Back at his press conference, a reporter asks, "Do you reject Satan and all of his works?"

"It’s a bit off-topic, but yes, I do, sure," Cherington replies.

With that he heads back to the locker room where the players are packing up for the off-season. He walks up Alfredo Aceves. "You’re heading out West, traded-" he tells the pitcher.

"Couldn’t you let me skate by, for old times’ sake?"

"I can’t do it," the GM tells him as two large men escort him away.

"I still need to get my stuff," Ace calls as he is dragged away. His cries fall on deaf ears.

As Dustin Pedoria looks on, Cherington slowly closes the door.


The final scenes that make up the end of the original Godfather are fantastic in their sense of completion. Michael Corleone settles all family business with swift remorseless action, ending any questions that might remain concerning the totality for his control. This is my wish for Ben Cherington and the 2012 Red Sox- minus all the bloodshed and religious symbolism, of course. Last season, circumstances and Cherington’s diligence conspired to make the hunt for a new manager a long and exhausting process. This season swift decisive action is what the franchise needs. There are many qualified managerial candidates but Tim Bogar and AAA manager Arnie Beyeler should be at the top of a short list that gets reviewed quickly. With all of the upheaval at the pitching coach position, the team should just promote Rich Sauveur, who has worked with both Buchholz and Doubront before and restore some semblance of continuity to the process of developing young arms. With his recent experience in Pawtucket, he would be the perfect person to help the young and upcoming arms adapt to the major leagues. The temperamental Aceves needs to go after his childish behavior and declining performance this season.

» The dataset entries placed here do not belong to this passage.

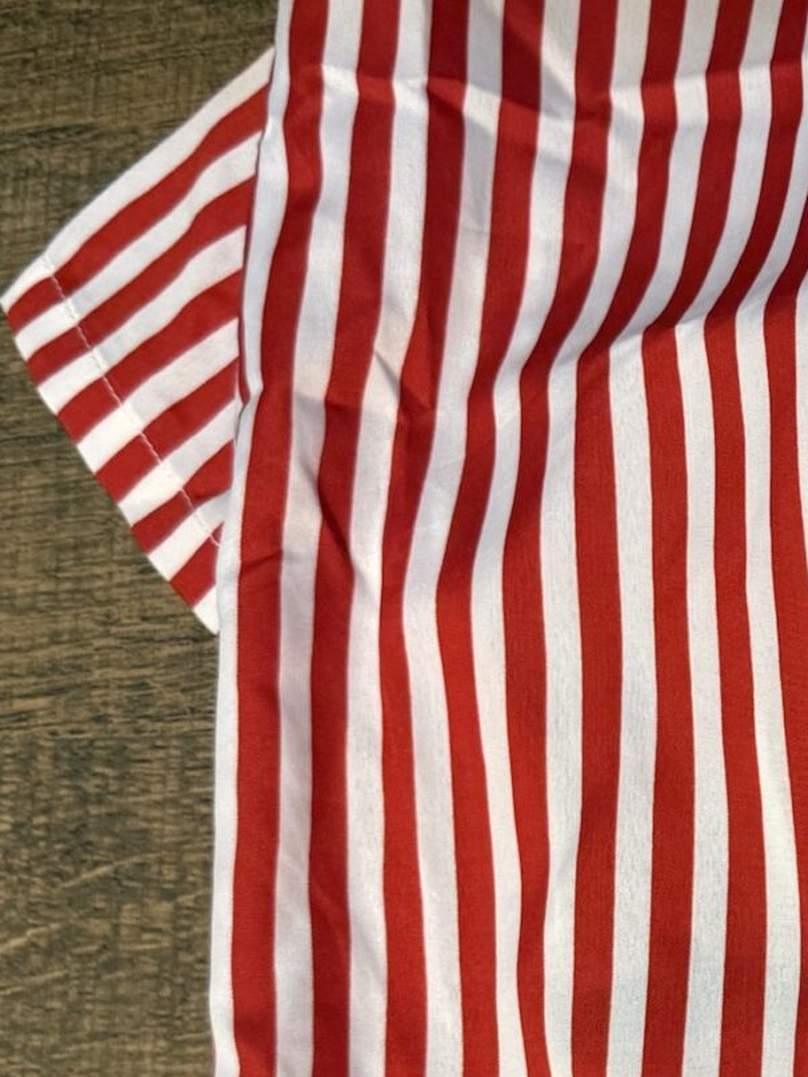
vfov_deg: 25.1
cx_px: 1025
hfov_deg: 18.2
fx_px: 2365
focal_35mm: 76
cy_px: 893
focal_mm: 6.76
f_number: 1.78
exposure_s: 1/50
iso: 320
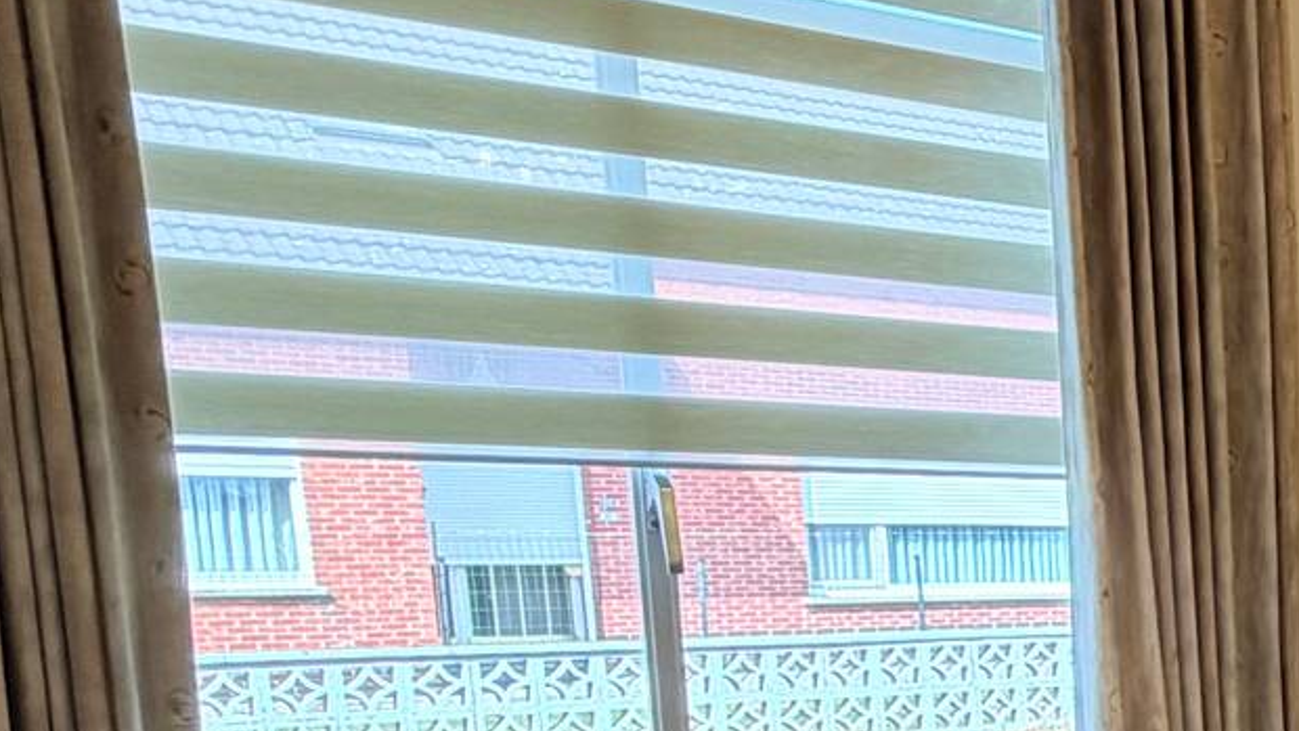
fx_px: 2170
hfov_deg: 23.5
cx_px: 2133
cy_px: 846
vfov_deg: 18.3
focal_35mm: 63
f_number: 2.2
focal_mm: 2.22
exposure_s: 1/100
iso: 64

These are simple things that should be done quickly. Obviously they do not need to happen this afternoon, but they need to happen soon. There will be more do, of course. The team needs rotation help. They have no first baseman and they need at least one more outfielder. David Ortiz and Cody Ross should be resigned. There is a lot that needs to happen before March, but these are the items that need to be taken care of to put this season and the flawed processes that brought it about to bed. Ben Cherington is the head of this family now. That was made clear the moment he traded $250M in payroll to the Dodgers from that Italian restaurant stall in the Bronx (the phone was behind the water tank!) Now, let’s see him tie up all the loose ends and put this season in a dark hole in the ground in the ground where it belongs. Sorry, I get carried away.